In the fight for net metering in Arizona, which many in the solar industry believe to be the most important fight for solar in the U.S., the state’s biggest utility wants a revision that could significantly change the cost of solar.
Arizona Public Service (APS) filed a proposal with the Arizona Corporation Commission (ACC), the state regulators, to offer future residential solar customers two options, either of which would reduce returns for the electricity their systems produce.
“The plan is built around two options, either of which would ensure that APS customers who choose rooftop solar in the future will be compensated fairly for the electricity they generate and pay a fair price for their use of the electricity grid,” according to the APS statement about the filing.
Net metering supports the growth of solar by requiring regulated utilities like APS to reimburse home and business owners at retail rates for the electricity they send to the grid.
One option proposed by APS would allow new residential customers to continue being reimbursed in the same way but would require them to pay a charge “for their use of the grid, based on how much electricity they use.”
The other option, which APS calls a “bill credit,” allows new system owners a small bill reduction, set by the ACC and “based on the market rates APS pays other generators for power.”
In a conference call with stakeholders ahead of the filing, APS' Chuck Miessner said the current average net metering return is between $0.15 and $0.16 per kilowatt-hour and saves the average net metered customer approximately 70 percent of their bill.
The first option would lower the customer’s return to between $0.06 and $0.10 per kilowatt-hour, Miessner said.
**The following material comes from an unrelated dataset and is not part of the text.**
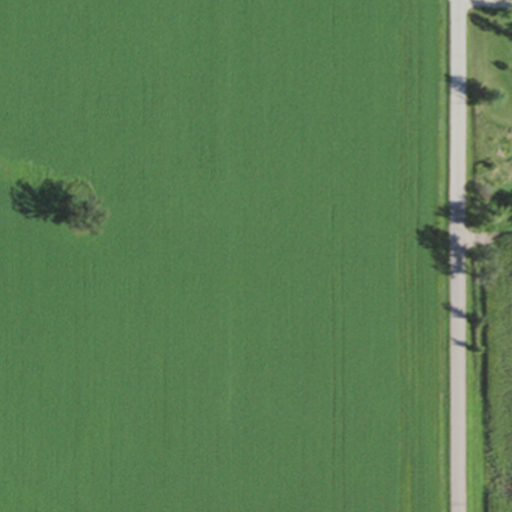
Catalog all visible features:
road: (485, 4)
road: (457, 255)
The second option would likely reduce a solar system owner’s savings by about 50 percent to approximately 30 percent to 40 percent of the monthly bill, on average.
Current solar owners and those who contract for a system by October 15 and interconnect within 180 days after that would be grandfathered into the existing net metering plan for twenty years.
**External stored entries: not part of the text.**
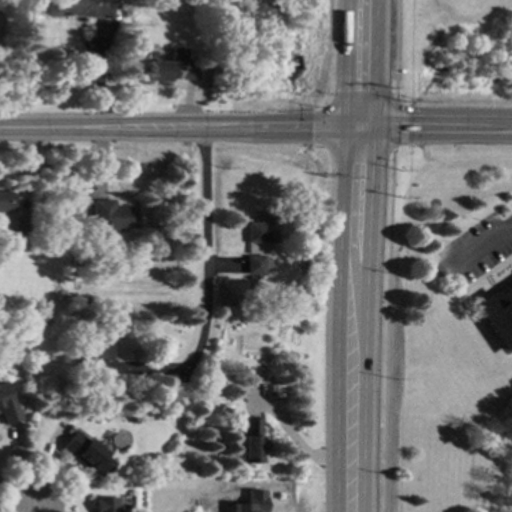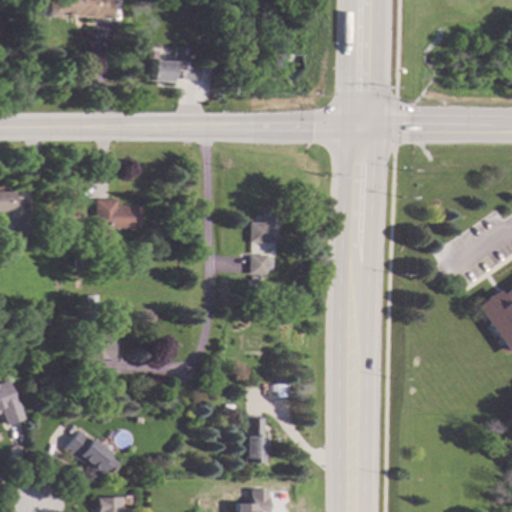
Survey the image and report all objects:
building: (79, 8)
building: (81, 8)
building: (172, 66)
building: (171, 67)
road: (256, 130)
traffic signals: (359, 130)
building: (4, 201)
building: (6, 203)
building: (114, 217)
building: (111, 218)
building: (21, 228)
building: (262, 229)
building: (261, 230)
road: (487, 247)
road: (357, 255)
building: (78, 261)
building: (254, 265)
building: (257, 265)
road: (205, 285)
building: (90, 302)
building: (498, 316)
building: (498, 317)
building: (41, 321)
building: (98, 348)
building: (94, 351)
building: (280, 390)
building: (7, 405)
building: (7, 405)
building: (252, 440)
building: (252, 441)
park: (445, 443)
building: (87, 455)
building: (87, 455)
building: (251, 502)
building: (104, 504)
building: (105, 505)
road: (30, 508)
The plan applies only to residential customers. Business customers’ rates, APS acknowledged, already “reflect their use of the grid.”
The 44 net metering policies across the U.S. are becoming controversial because when solar owners’ utility bills roll back to zero, they escape most of the infrastructure surcharges that are part of other electricity users’ bills.
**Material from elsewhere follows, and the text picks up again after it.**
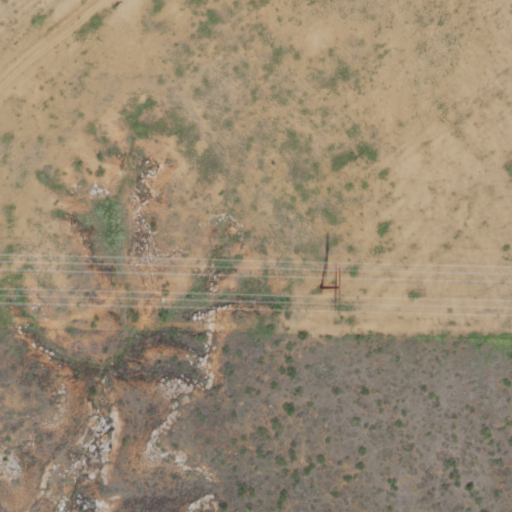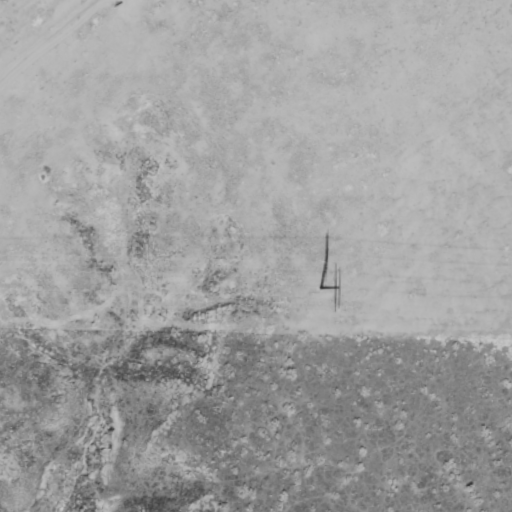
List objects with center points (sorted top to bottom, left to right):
road: (38, 33)
power tower: (323, 286)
“To the extent we don’t recover transmission and distribution fixed costs,” APS Customers/Regulations Sr. VP Jeff Guldner recently told GTM, “we create a surcharge that assesses those costs to all customers. And the way metering works, that means non-solar customers.”
Meanwhile, APS argues, residential solar customers benefit from a reliable electricity grid but use it “essentially for free.”
”As the number of customers installing solar goes up, it drives rates even higher for non-solar customers, making the problem more difficult to solve,” the APS statement said.
“Right now, APS has 16,000 or 18,000 customers with rooftop solar,” Guldner explained, “but it is going to be much harder to protect 60,000 or 100,000 customers and to institutionalize tens of millions of dollars of cost-shifting.”
Net metering is a key component of the third-party ownership (TPO) business model with which Sunrun, SolarCity, Clean Power Finance, NRG Energy, Sungevity, SunEdison, and SunPower have led a boom in distributed solar growth in Arizona and other states over the last two years.
The TPO companies argue net metering should be left in place because there are quantifiably more benefits than costs from adding net metered solar, including reduced stress on the transmission and distribution system and the creation of revenues and jobs in an industry that boomed in Arizona, even during the recession.
“The proposal allows the ACC to create a backdoor tax on solar owners that will either severely curtail or kill solar in Arizona,” said Jason Rose, a spokesperson for the Barry Goldwater, Jr.-led Tell Utilities Solar Won’t Be Killed (TUSK) group.
“Solar is a disruptive technology and APS can’t compete,” Rose added. “They are trying to maintain their profits and protect their shareholders’ stock price. We have spent a lot of time talking with them and they fear for their future.”
Procedurally, Rose explained, the next step is an open hearing before an Administrative Law Judge (ALJ). That hearing will include expert testimony on the costs and benefits of solar and of net metering.
The ALJ’s decision will go to the ACC, which will make the final determination on whether to implement the APS proposal, leave net metering in place, or take another way.
“After conservative states like Idaho and Louisiana rejected proposals to change net metering,” Rose said, “it would be a travesty for Arizona, the sunniest state in the union, to do it.”